Non-existence of bounded linear functional on weak-type space

I'm studying the functional analysis book of Stein and Shakarchi. I have a trouble in solving some exercises. The question is about showing non-existence of bounded linear functional on weak-type space.

Specifically, we define the weak-type space as a set of function for which $m(\{ x : |f(x)| > \alpha \}) \leq \frac{A}{\alpha}$ for some $A$ and all $\alpha > 0$. Also, we define the quantity $\mathcal{N}(f)$ as the infimum of $A$ that satisfying the inequality above(although this quantity is not a norm).

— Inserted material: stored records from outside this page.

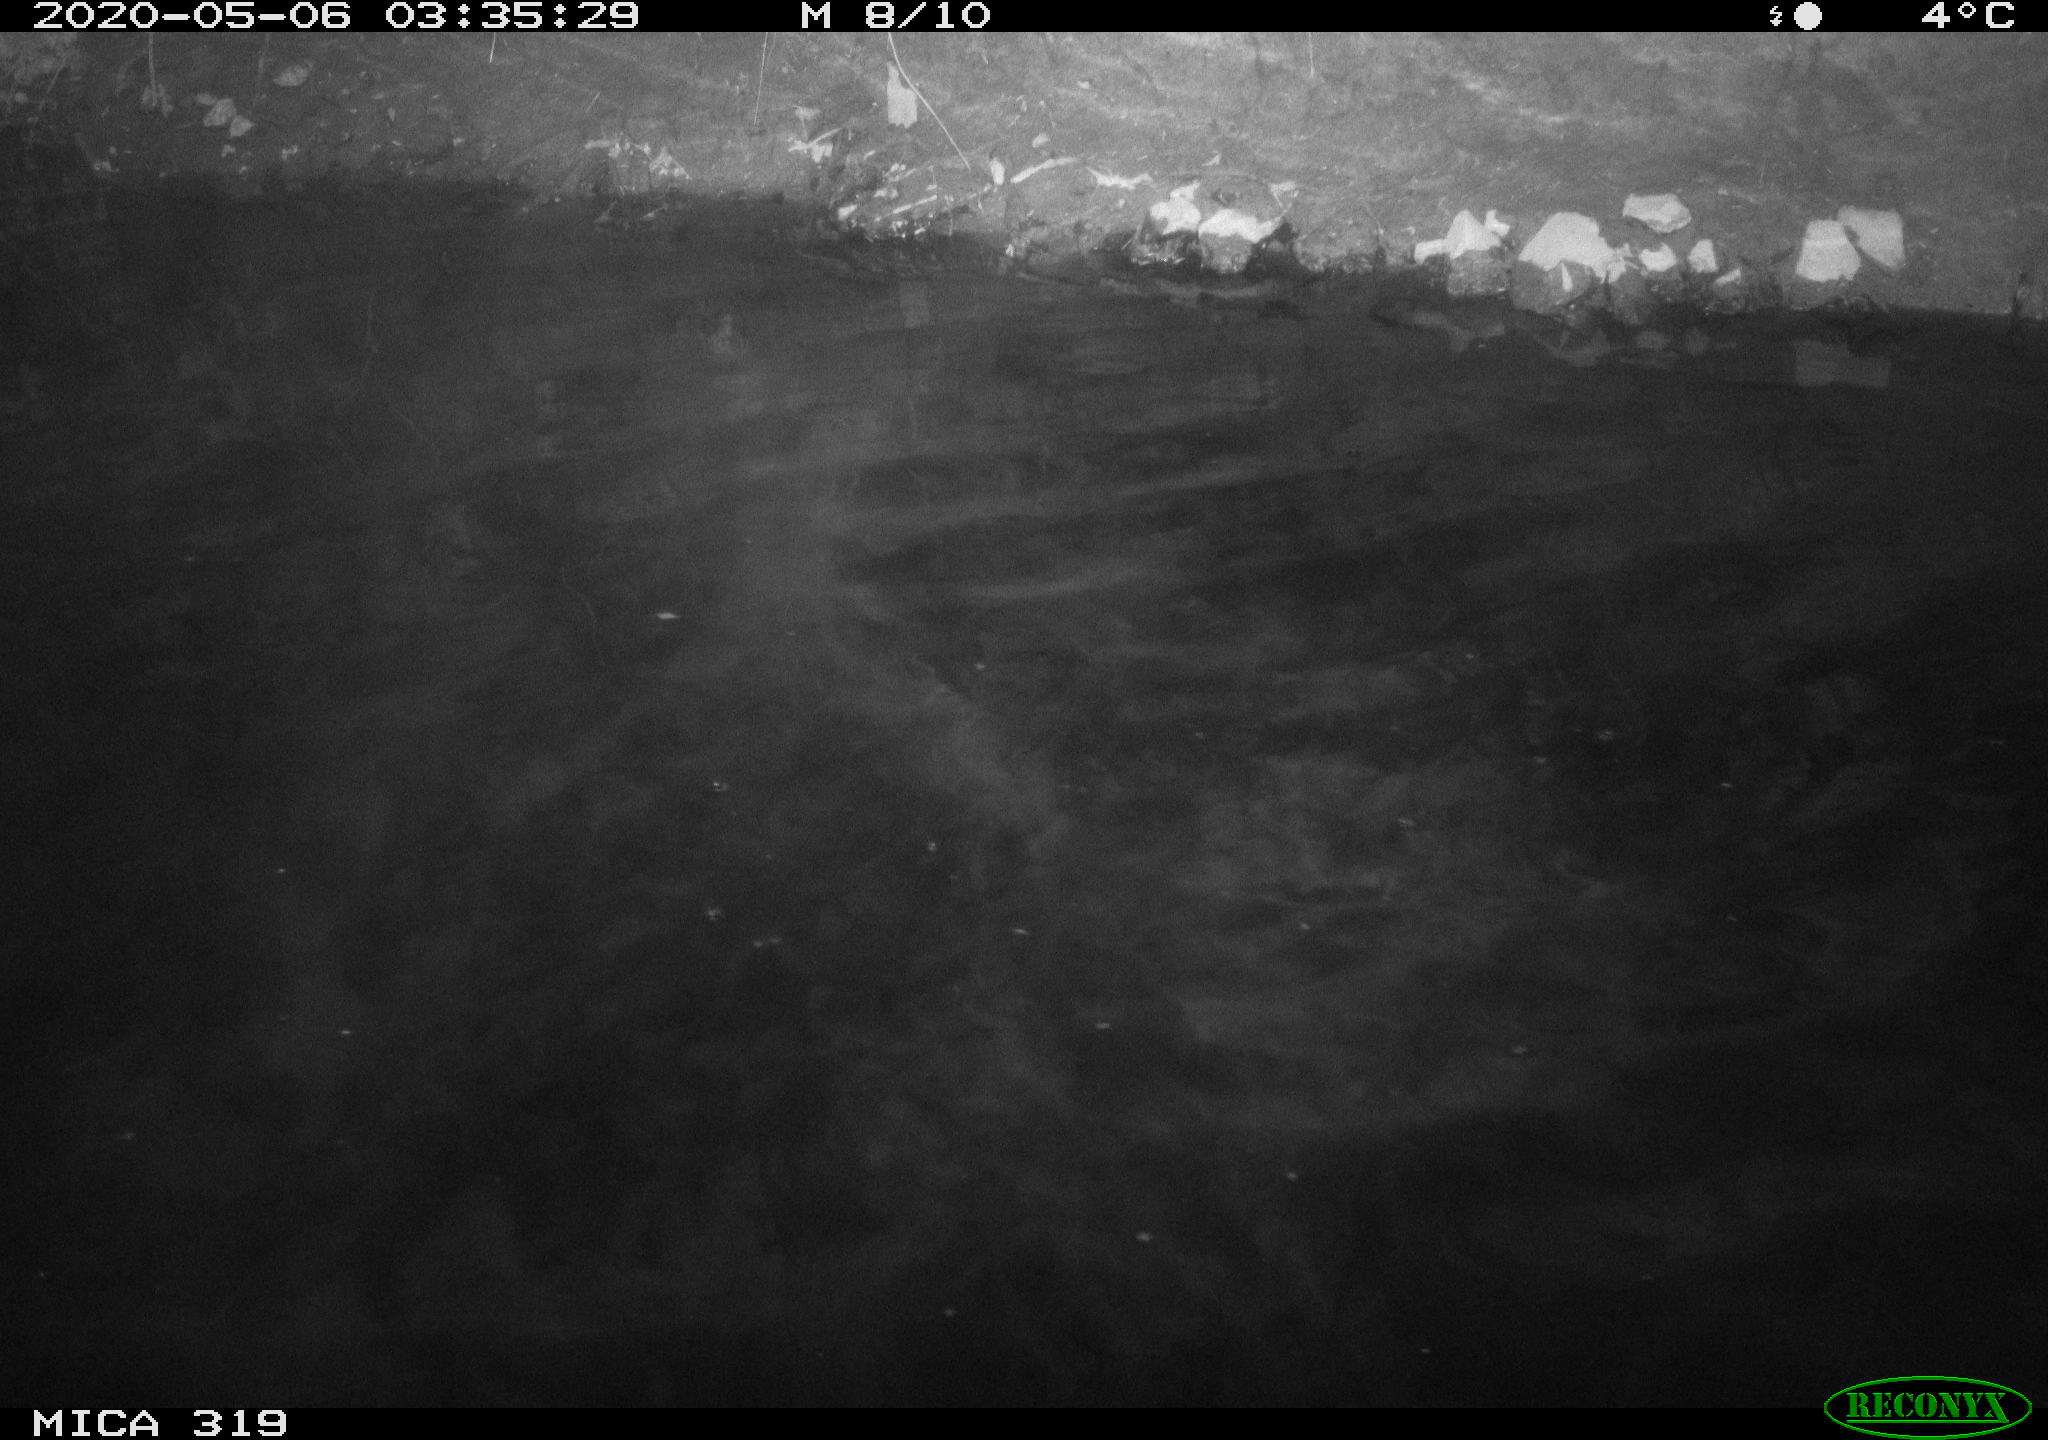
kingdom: Animalia
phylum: Chordata
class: Aves
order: Anseriformes
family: Anatidae
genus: Anas
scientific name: Anas platyrhynchos
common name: Mallard
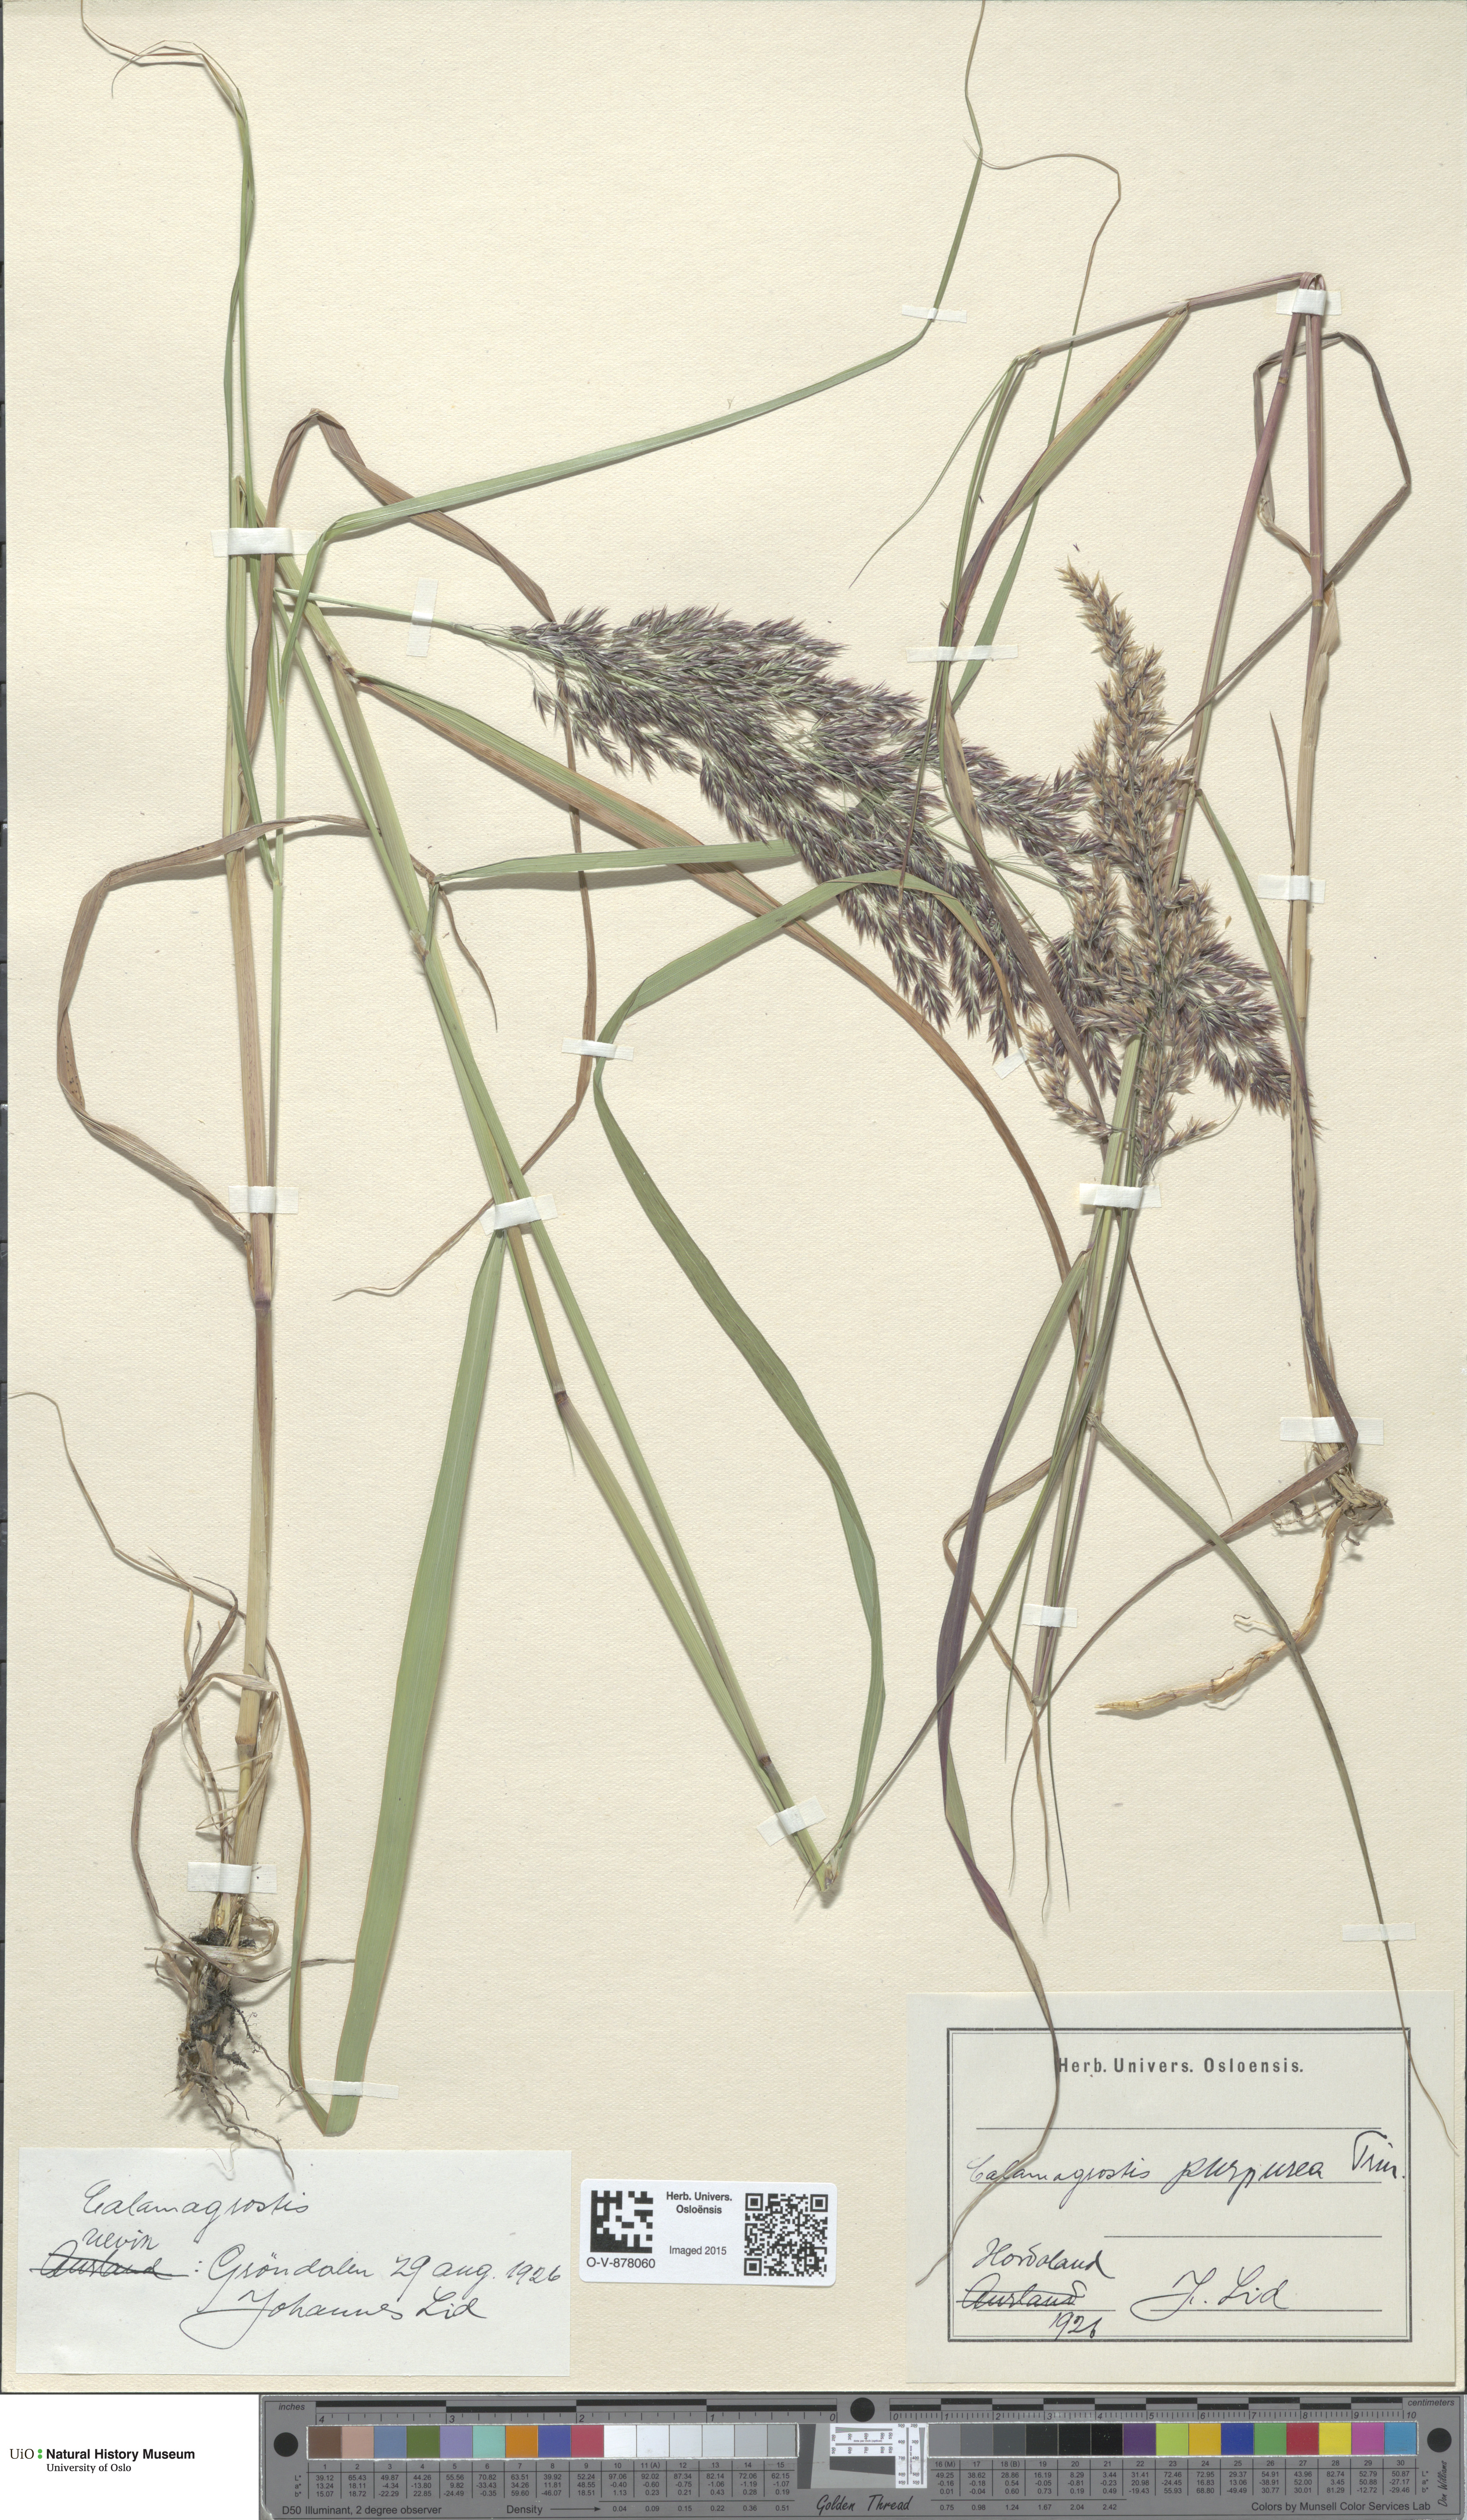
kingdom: Plantae
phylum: Tracheophyta
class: Liliopsida
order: Poales
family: Poaceae
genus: Calamagrostis
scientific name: Calamagrostis purpurea
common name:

The exercise I have a trouble with is showing that this space(weak-type space) has no non-trivial bounded linear functional. To show this, I have assumed the existence of bounded linear functional $l$ and want to show actually $l(f) = 0$ for all function $f$ of weak-type space. The followings are what I have tried.

By assumption, we have some $M > 0$ with $|l(f)| \leq M \mathcal{N}(f)$ for all $f$ so $\mathcal{N}(f) \geq \frac{1}{M}|l(f)|$. I made some observation : $\mathcal{N}(f) > \beta$ is equivalent with existence of some $\alpha > 0$ where $m(\{x : |f(x)| > \alpha\}) > \frac{\beta}{\alpha}$. With the observation, for all $f$, there exists $\alpha > 0$ such that $m(\{|f(x)| > \alpha \}) > \frac{1}{M\alpha}|l(f)|$ or $\mathcal{N}(f) = \frac{|l(f)|}{M}$. Now I have no progress in this problem. Could you give me some hint or direction to solving this problem please?